» WHAT THE TASK ASKS
If a line in the entries below includes the string "Left", copy it out.

» LISTED RECORDS
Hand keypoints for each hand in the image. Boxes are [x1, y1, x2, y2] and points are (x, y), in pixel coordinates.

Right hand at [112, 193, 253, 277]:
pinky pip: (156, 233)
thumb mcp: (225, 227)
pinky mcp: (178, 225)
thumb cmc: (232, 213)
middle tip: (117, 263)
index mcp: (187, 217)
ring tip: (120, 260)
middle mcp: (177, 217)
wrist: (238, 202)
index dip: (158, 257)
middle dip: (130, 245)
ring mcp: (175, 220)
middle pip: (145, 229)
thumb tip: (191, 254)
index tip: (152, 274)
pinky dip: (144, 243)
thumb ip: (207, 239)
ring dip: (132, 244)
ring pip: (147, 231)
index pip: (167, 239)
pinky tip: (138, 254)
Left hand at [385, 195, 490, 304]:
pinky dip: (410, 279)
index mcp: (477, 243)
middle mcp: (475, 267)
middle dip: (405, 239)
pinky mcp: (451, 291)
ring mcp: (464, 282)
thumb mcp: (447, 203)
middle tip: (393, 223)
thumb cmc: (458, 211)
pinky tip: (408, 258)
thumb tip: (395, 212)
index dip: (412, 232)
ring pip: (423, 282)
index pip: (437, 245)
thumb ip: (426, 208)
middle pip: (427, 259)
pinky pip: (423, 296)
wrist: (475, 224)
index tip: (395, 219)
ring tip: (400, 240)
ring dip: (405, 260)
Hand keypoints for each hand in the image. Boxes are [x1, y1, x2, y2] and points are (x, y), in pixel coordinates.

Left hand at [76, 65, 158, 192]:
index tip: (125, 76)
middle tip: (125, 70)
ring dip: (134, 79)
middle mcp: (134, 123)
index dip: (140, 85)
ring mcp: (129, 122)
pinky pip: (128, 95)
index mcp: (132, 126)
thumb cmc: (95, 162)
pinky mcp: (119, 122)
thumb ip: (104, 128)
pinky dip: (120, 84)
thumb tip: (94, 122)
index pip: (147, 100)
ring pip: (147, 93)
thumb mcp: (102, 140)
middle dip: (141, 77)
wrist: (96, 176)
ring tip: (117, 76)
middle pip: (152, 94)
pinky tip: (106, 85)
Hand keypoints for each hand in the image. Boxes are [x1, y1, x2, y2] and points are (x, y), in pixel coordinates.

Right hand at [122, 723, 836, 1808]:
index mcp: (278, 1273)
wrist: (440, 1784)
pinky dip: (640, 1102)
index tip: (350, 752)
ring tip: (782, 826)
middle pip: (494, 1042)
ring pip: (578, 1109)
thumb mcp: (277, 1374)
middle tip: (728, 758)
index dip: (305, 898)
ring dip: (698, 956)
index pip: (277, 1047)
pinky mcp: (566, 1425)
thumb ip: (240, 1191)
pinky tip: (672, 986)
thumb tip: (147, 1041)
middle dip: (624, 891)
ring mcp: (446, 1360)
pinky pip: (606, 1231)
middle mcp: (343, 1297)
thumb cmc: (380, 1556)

...

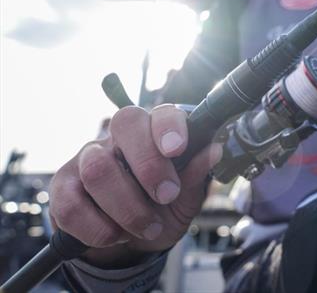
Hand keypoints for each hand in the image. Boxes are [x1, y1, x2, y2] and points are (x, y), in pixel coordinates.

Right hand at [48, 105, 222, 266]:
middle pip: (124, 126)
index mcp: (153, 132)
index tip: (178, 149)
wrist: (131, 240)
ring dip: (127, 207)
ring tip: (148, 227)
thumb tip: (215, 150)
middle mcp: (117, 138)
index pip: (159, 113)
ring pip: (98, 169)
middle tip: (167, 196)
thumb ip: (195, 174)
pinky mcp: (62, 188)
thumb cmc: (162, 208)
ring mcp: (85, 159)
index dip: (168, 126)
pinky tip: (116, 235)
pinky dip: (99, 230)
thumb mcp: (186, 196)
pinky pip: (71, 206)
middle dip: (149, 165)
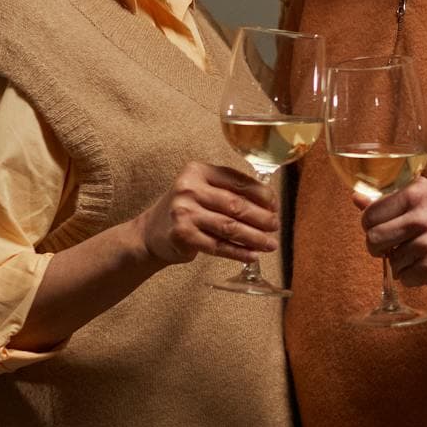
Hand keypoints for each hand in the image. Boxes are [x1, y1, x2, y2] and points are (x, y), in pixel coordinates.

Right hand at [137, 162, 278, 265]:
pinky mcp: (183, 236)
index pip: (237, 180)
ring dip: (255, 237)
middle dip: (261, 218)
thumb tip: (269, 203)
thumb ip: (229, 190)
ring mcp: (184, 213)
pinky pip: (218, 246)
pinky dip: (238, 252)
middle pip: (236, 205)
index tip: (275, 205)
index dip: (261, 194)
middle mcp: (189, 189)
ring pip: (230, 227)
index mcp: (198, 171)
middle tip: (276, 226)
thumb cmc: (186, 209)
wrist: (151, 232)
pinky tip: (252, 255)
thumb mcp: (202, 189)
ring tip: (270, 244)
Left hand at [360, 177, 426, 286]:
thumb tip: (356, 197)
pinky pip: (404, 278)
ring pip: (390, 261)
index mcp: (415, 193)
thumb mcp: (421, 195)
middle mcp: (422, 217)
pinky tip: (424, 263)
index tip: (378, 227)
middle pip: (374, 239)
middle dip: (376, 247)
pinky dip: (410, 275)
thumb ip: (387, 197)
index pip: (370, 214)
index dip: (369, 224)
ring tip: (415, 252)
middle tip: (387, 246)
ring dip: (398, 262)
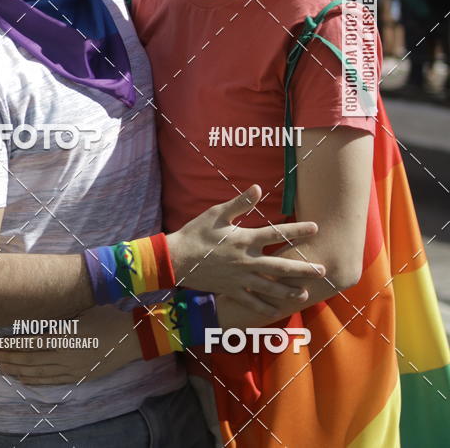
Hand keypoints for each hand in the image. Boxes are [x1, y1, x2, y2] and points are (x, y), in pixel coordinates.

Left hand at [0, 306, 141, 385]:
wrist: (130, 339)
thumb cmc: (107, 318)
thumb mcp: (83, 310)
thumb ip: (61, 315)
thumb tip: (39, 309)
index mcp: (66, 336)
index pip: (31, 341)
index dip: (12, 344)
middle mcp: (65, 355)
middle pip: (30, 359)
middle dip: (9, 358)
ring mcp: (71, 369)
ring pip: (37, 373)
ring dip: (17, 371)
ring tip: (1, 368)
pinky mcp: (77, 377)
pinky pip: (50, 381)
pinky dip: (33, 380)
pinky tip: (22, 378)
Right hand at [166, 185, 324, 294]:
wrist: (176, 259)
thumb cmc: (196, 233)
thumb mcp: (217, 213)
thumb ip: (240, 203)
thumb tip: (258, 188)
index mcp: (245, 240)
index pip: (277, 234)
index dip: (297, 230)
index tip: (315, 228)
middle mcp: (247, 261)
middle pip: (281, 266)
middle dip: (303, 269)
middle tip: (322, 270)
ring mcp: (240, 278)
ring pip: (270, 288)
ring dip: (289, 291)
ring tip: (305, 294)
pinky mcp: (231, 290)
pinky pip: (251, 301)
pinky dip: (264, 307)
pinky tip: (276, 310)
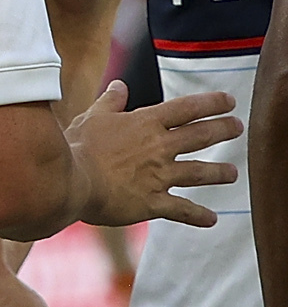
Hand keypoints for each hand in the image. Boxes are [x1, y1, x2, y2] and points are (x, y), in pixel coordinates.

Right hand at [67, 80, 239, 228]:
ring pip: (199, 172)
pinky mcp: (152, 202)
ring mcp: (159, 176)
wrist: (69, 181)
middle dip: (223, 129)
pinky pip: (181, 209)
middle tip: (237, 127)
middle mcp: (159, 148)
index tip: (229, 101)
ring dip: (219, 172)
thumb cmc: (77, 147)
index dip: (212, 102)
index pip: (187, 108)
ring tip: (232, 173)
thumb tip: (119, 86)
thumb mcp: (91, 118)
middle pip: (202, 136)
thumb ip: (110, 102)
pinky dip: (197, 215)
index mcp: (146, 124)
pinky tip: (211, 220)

==

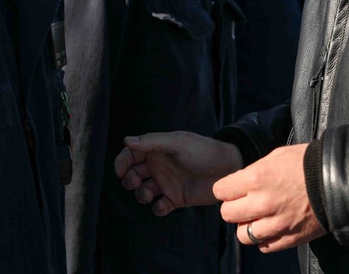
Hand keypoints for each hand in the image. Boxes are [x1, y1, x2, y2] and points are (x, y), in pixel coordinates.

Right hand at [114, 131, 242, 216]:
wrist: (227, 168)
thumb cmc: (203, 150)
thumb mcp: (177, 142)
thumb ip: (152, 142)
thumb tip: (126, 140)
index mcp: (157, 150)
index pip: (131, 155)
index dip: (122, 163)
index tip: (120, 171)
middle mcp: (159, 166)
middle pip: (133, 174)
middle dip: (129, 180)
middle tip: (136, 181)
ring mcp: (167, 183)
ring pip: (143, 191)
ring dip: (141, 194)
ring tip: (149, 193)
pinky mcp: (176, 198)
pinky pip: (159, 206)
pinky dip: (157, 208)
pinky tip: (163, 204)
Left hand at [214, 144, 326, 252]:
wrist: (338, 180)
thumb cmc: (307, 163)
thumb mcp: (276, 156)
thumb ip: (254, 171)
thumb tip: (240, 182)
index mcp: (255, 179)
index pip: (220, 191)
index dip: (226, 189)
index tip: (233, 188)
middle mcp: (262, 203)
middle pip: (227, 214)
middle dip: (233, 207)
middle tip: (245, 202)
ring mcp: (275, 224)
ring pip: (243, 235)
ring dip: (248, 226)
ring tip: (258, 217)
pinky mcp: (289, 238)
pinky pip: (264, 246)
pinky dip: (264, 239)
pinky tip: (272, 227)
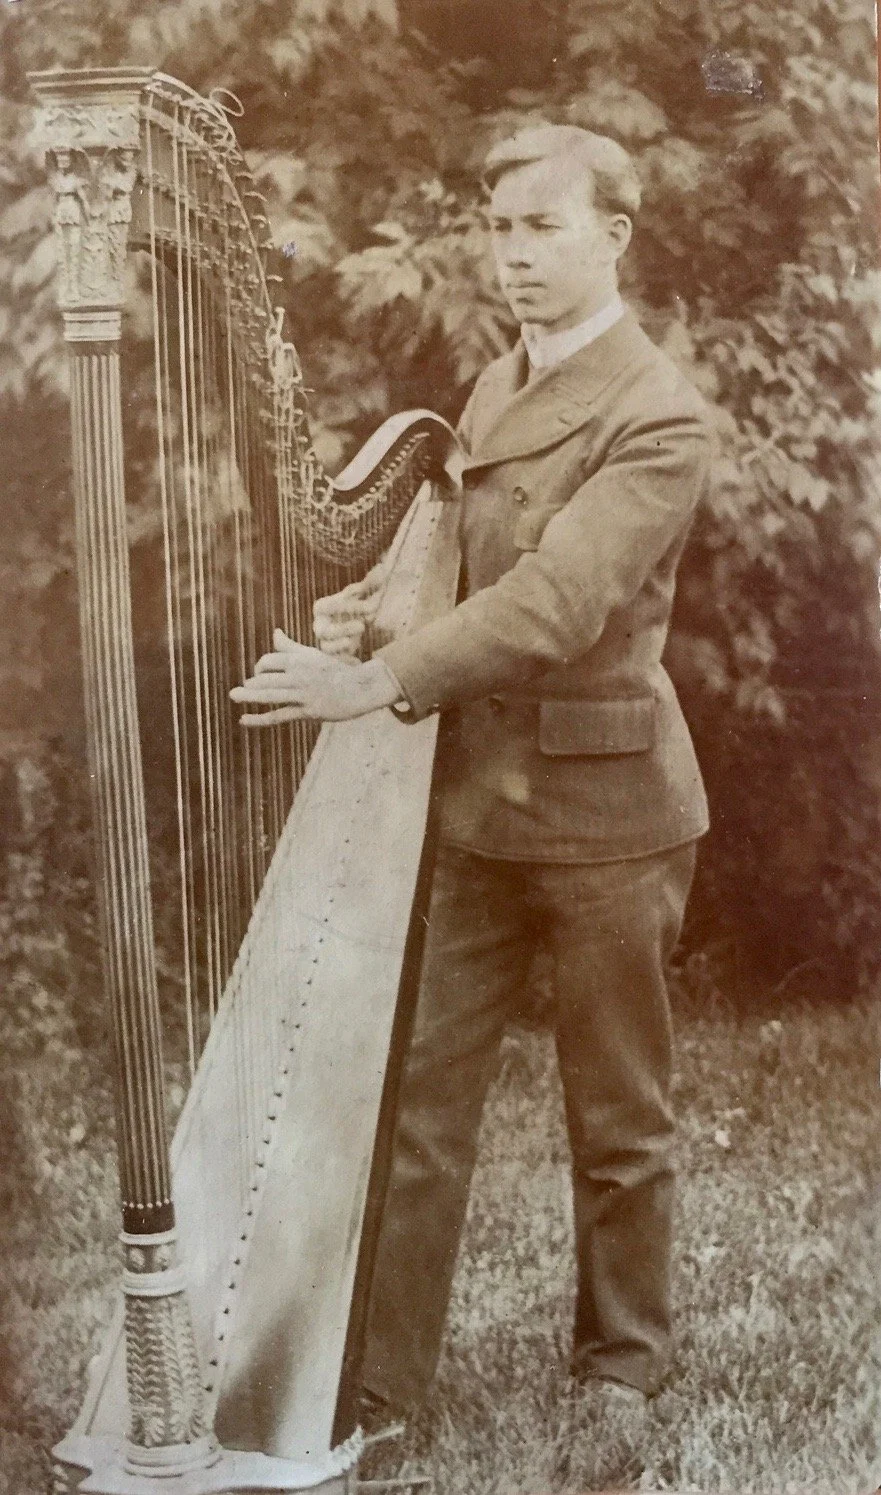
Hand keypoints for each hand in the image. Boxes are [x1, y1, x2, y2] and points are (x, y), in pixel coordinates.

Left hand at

» EXERCISE RESULT
Left hand at [385, 195, 490, 304]:
Left hand at [76, 65, 158, 192]:
Left hand at [360, 177, 426, 286]:
Left hand at [0, 306, 141, 385]:
Left hand at [214, 144, 326, 252]:
Left hand at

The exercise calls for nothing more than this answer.